Data below:

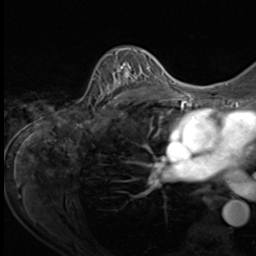
Breast MRI (dynamic contrast-enhanced), one axial slice. Position 43 of 64 along the scan axis. Cropped to one breast. Dynamic contrast-enhanced series, time point 2 of 9 at this slice position (early post-contrast). 3 T. TE 1.5 ms, TR 4.7 ms. 2.5 mm slice thickness. 256 × 256 image matrix, field of view 215 × 215 mm. Female patient.
Structures marked on this image (semi-automatically segmented with operator editing):
- enhancing-tissue mask used for the functional tumour volume (all voxels passing the contrast-enhancement thresholds inside the analysis volume; usually the tumour): bounding box (x1, y1, x2, y2) in pixels: (96, 48, 152, 109)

Description of the task: Without the pictures, transcribe the listing exactly as it stands.

Exercise output:
Breast MRI (dynamic contrast-enhanced), one axial slice. Position 43 of 64 along the scan axis. Cropped to one breast. Dynamic contrast-enhanced series, time point 2 of 9 at this slice position (early post-contrast). 3 T. TE 1.5 ms, TR 4.7 ms. 2.5 mm slice thickness. 256 × 256 image matrix, field of view 215 × 215 mm. Female patient.
Structures marked on this image (semi-automatically segmented with operator editing):
- enhancing-tissue mask used for the functional tumour volume (all voxels passing the contrast-enhancement thresholds inside the analysis volume; usually the tumour): bounding box (x1, y1, x2, y2) in pixels: (96, 48, 152, 109)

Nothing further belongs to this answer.